DATA FOR ANALYSIS below:

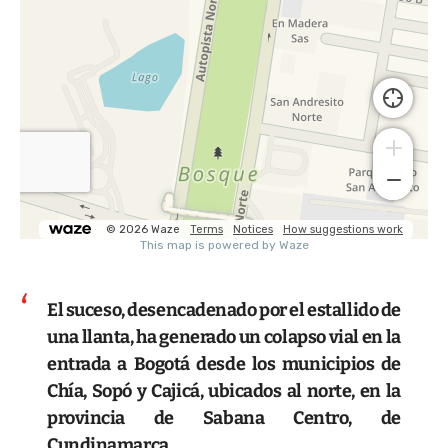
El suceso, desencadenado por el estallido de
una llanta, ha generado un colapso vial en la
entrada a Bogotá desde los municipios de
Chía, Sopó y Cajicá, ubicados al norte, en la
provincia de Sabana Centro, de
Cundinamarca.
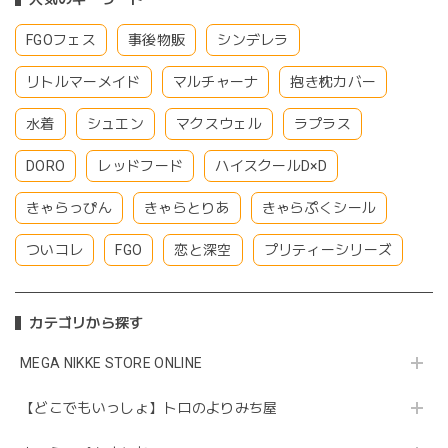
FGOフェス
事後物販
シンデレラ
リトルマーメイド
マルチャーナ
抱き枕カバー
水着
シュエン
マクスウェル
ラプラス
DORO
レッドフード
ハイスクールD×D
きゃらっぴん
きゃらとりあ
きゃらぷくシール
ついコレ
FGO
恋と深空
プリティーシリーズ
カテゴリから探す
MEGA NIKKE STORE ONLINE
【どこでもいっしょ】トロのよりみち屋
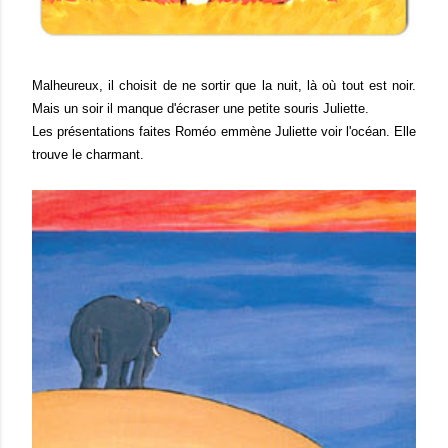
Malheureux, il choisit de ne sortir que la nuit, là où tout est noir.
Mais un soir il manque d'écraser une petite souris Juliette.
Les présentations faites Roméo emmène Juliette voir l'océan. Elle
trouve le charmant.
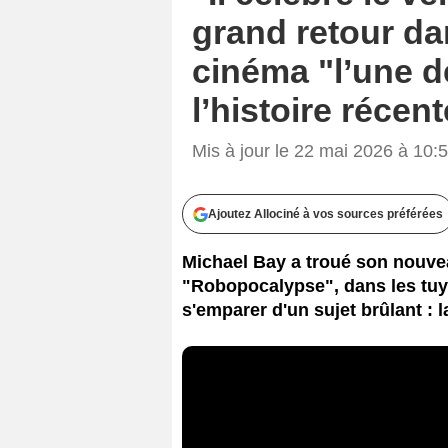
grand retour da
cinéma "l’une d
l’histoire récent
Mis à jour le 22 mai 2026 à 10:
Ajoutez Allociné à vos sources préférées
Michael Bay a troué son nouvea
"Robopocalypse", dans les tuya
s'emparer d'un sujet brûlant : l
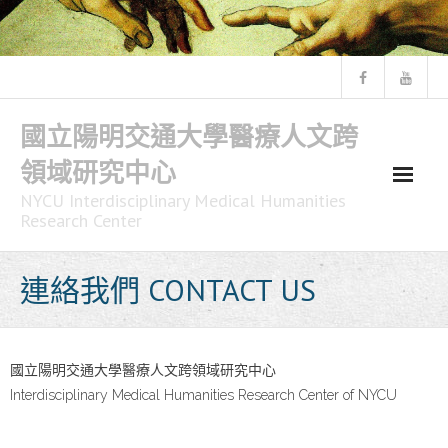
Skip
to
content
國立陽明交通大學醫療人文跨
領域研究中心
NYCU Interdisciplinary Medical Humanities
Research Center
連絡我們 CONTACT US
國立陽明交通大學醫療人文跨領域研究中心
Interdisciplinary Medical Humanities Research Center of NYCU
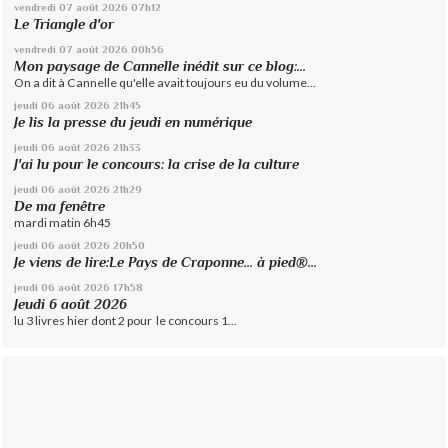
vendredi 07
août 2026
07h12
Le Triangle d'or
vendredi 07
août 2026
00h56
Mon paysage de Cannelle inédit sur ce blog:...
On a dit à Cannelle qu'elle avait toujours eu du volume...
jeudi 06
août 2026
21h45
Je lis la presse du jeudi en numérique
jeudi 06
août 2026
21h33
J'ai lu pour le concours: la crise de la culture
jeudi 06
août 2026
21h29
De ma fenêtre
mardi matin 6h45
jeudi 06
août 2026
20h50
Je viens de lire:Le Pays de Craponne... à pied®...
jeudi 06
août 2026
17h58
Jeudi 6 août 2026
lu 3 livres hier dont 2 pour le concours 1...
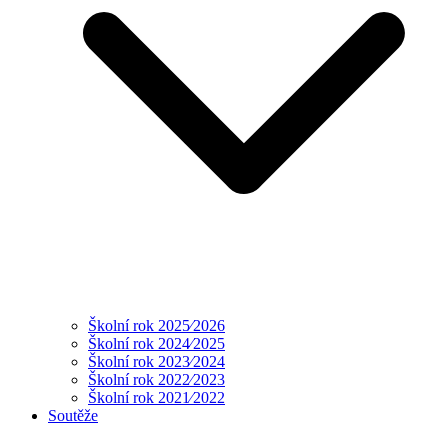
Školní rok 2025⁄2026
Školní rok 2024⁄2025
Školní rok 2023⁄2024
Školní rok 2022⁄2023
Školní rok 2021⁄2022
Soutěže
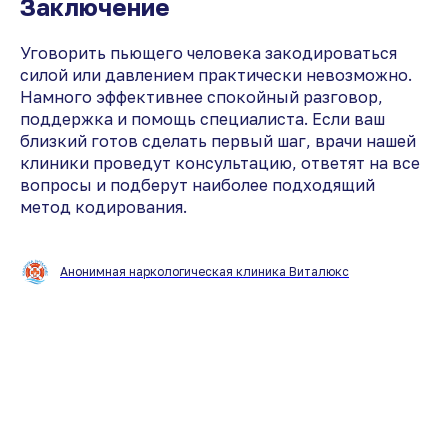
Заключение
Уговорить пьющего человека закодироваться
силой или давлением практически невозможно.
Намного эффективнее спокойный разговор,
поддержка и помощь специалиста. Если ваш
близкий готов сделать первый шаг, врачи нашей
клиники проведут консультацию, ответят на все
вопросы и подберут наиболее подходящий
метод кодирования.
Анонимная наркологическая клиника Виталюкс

End of DATA FOR ANALYSIS.

EXERCISE INSTRUCTIONS:
Format every line of text from the rows above as one numbered list, leaving out blank lines. Leave the pictures out of your answer.

RESPONSE TO THE TASK:
1. El suceso, desencadenado por el estallido de
2. una llanta, ha generado un colapso vial en la
3. entrada a Bogotá desde los municipios de
4. Chía, Sopó y Cajicá, ubicados al norte, en la
5. provincia de Sabana Centro, de
6. Cundinamarca.
7. FGOフェス
8. 事後物販
9. シンデレラ
10. リトルマーメイド
11. マルチャーナ
12. 抱き枕カバー
13. 水着
14. シュエン
15. マクスウェル
16. ラプラス
17. DORO
18. レッドフード
19. ハイスクールD×D
20. きゃらっぴん
21. きゃらとりあ
22. きゃらぷくシール
23. ついコレ
24. FGO
25. 恋と深空
26. プリティーシリーズ
27. カテゴリから探す
28. MEGA NIKKE STORE ONLINE
29. 【どこでもいっしょ】トロのよりみち屋
30. Malheureux, il choisit de ne sortir que la nuit, là où tout est noir.
31. Mais un soir il manque d'écraser une petite souris Juliette.
32. Les présentations faites Roméo emmène Juliette voir l'océan. Elle
33. trouve le charmant.
34. grand retour da
35. cinéma "l’une d
36. l’histoire récent
37. Mis à jour le 22 mai 2026 à 10:
38. Ajoutez Allociné à vos sources préférées
39. Michael Bay a troué son nouvea
40. "Robopocalypse", dans les tuya
41. s'emparer d'un sujet brûlant : l
42. Skip
43. to
44. content
45. 國立陽明交通大學醫療人文跨
46. 領域研究中心
47. NYCU Interdisciplinary Medical Humanities
48. Research Center
49. 連絡我們 CONTACT US
50. 國立陽明交通大學醫療人文跨領域研究中心
51. Interdisciplinary Medical Humanities Research Center of NYCU
52. vendredi 07
53. août 2026
54. 07h12
55. Le Triangle d'or
56. vendredi 07
57. août 2026
58. 00h56
59. Mon paysage de Cannelle inédit sur ce blog:...
60. On a dit à Cannelle qu'elle avait toujours eu du volume...
61. jeudi 06
62. août 2026
63. 21h45
64. Je lis la presse du jeudi en numérique
65. jeudi 06
66. août 2026
67. 21h33
68. J'ai lu pour le concours: la crise de la culture
69. jeudi 06
70. août 2026
71. 21h29
72. De ma fenêtre
73. mardi matin 6h45
74. jeudi 06
75. août 2026
76. 20h50
77. Je viens de lire:Le Pays de Craponne... à pied®...
78. jeudi 06
79. août 2026
80. 17h58
81. Jeudi 6 août 2026
82. lu 3 livres hier dont 2 pour le concours 1...
83. Školní rok 2025⁄2026
84. Školní rok 2024⁄2025
85. Školní rok 2023⁄2024
86. Školní rok 2022⁄2023
87. Školní rok 2021⁄2022
88. Soutěže
89. Заключение
90. Уговорить пьющего человека закодироваться
91. силой или давлением практически невозможно.
92. Намного эффективнее спокойный разговор,
93. поддержка и помощь специалиста. Если ваш
94. близкий готов сделать первый шаг, врачи нашей
95. клиники проведут консультацию, ответят на все
96. вопросы и подберут наиболее подходящий
97. метод кодирования.
98. Анонимная наркологическая клиника Виталюкс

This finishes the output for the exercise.